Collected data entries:
....
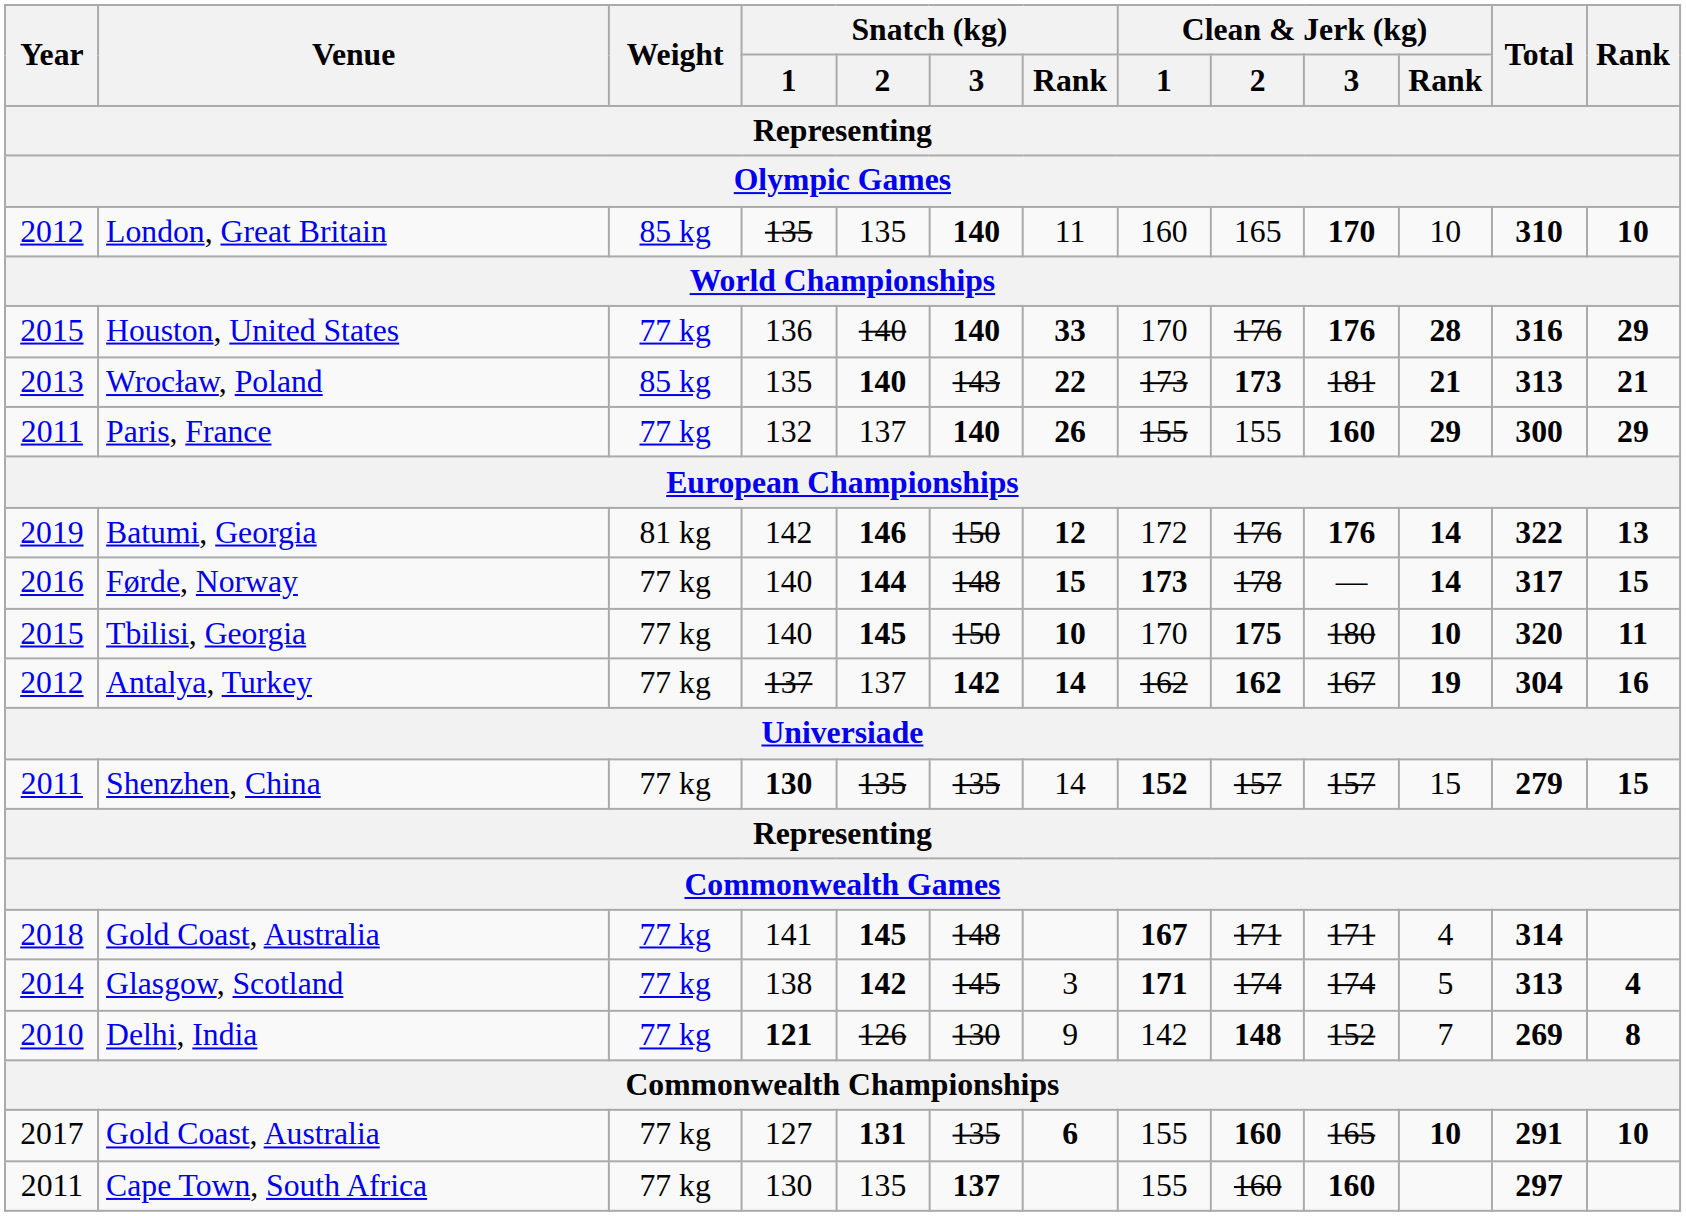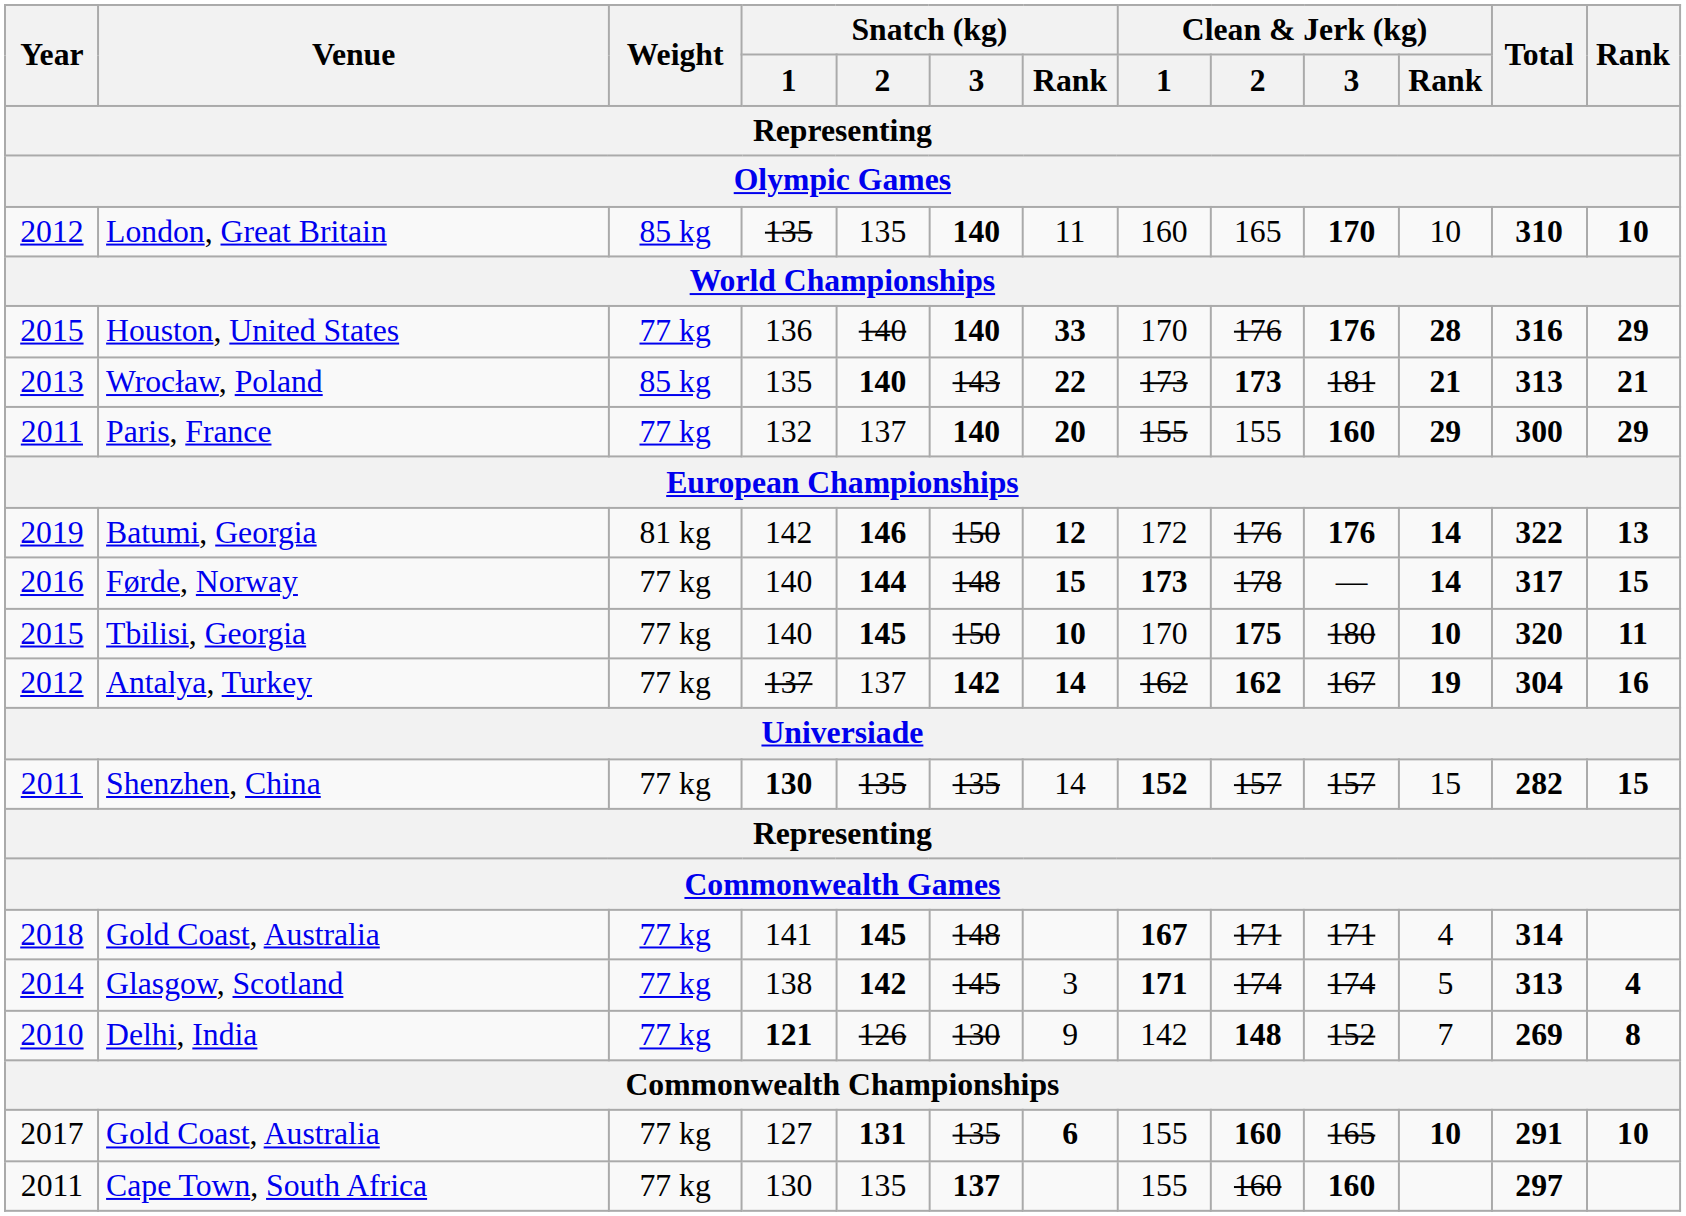Paris, France | Snatch (kg) / Rank: 26 -> 20
Shenzhen, China | Total: 279 -> 282
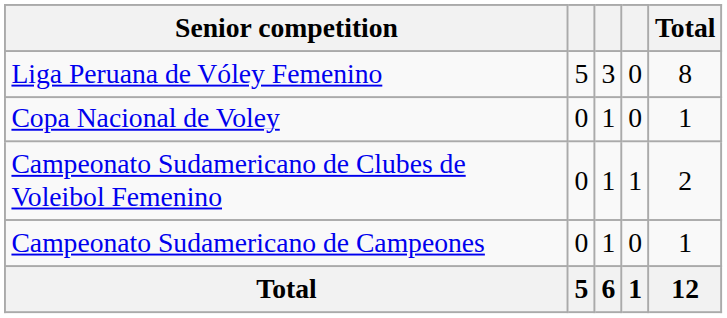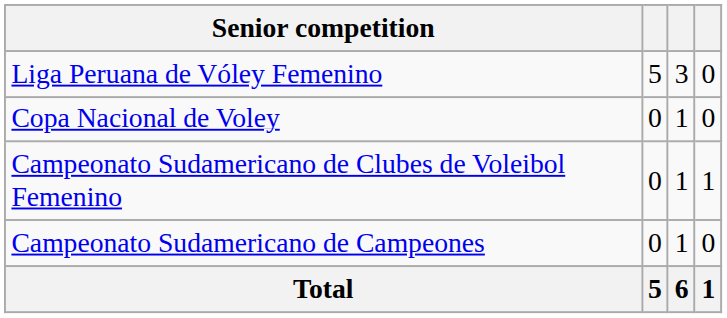- column: Total | 8 | 1 | 2 | 1 | 12
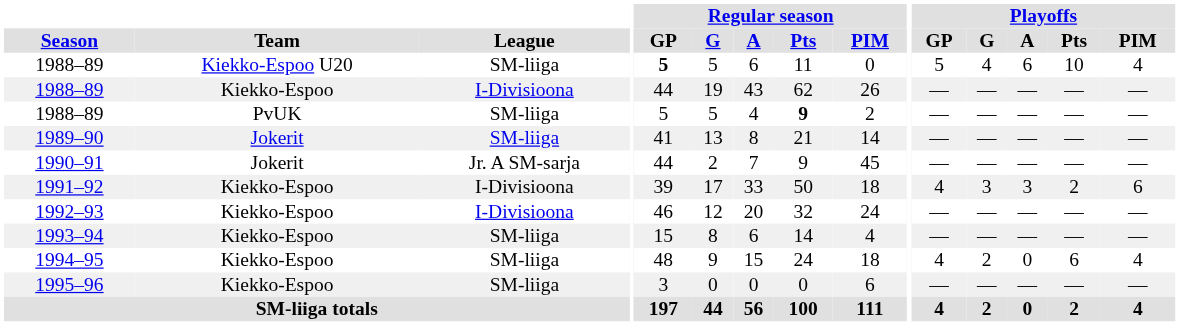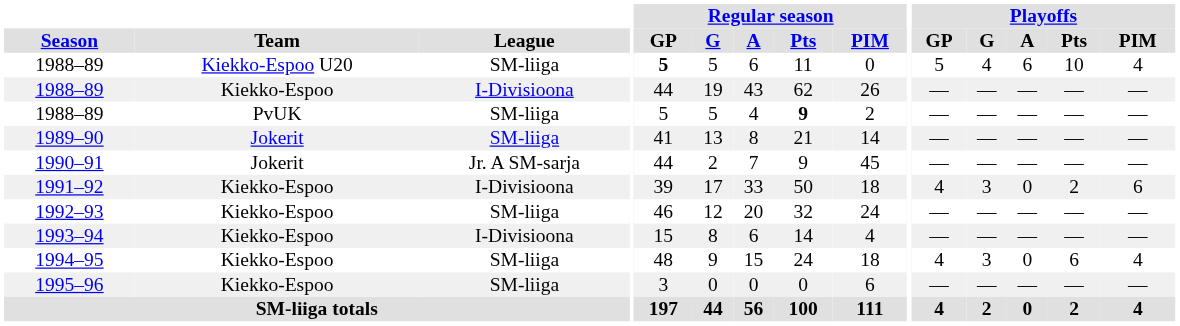1991–92 | Playoffs / A: 3 -> 0
1992–93 | League: I-Divisioona -> SM-liiga
1993–94 | League: SM-liiga -> I-Divisioona
1994–95 | Playoffs / G: 2 -> 3
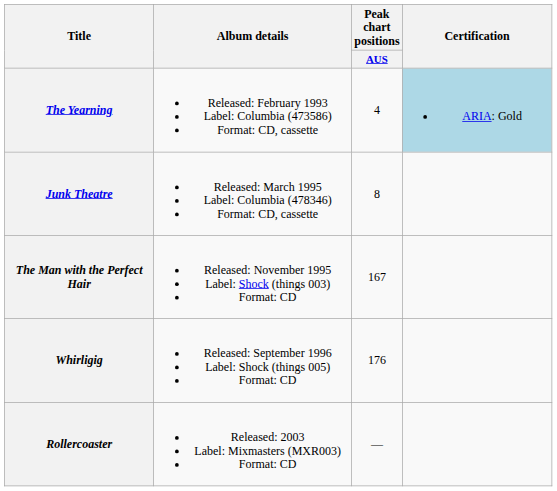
....
THE TASK
Can you lay out every line of the listing above as a JSON list of strings, one string per line, with blank lines skipped and the pictures left out?

WRITTEN REPLY
[
  "Paris, France | Snatch (kg) / Rank: 26 -> 20",
  "Shenzhen, China | Total: 279 -> 282",
  "- column: Total | 8 | 1 | 2 | 1 | 12",
  "1991–92 | Playoffs / A: 3 -> 0",
  "1992–93 | League: I-Divisioona -> SM-liiga",
  "1993–94 | League: SM-liiga -> I-Divisioona",
  "1994–95 | Playoffs / G: 2 -> 3"
]